Dataset excerpts

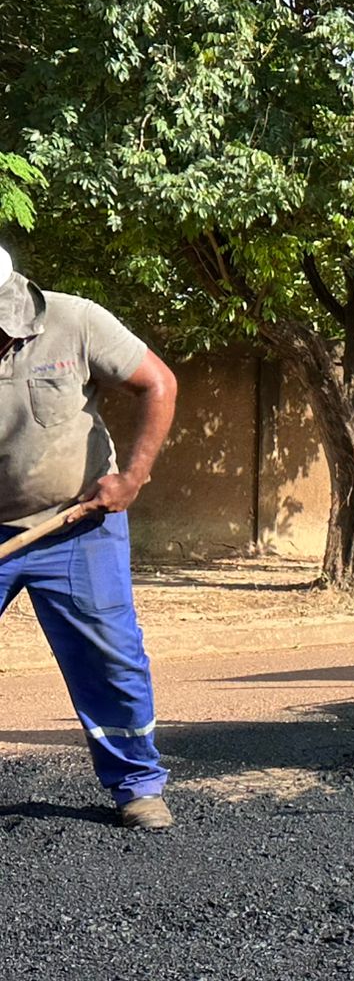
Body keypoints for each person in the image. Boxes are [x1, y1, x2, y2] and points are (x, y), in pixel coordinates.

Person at [0, 246, 178, 830]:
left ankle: (136, 785)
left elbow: (158, 383)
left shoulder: (75, 322)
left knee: (110, 658)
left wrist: (132, 477)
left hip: (76, 525)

# Problem statement:
If an entry holds a picture, skip the picture and print the rest of the data exactly.

# Expected output:
Body keypoints for each person in the image. Boxes are [x1, y1, x2, y2] and points are (x, y), in pixel coordinates.

Person at [0, 246, 178, 830]:
left ankle: (136, 785)
left elbow: (158, 383)
left shoulder: (75, 322)
left knee: (110, 658)
left wrist: (132, 477)
left hip: (76, 525)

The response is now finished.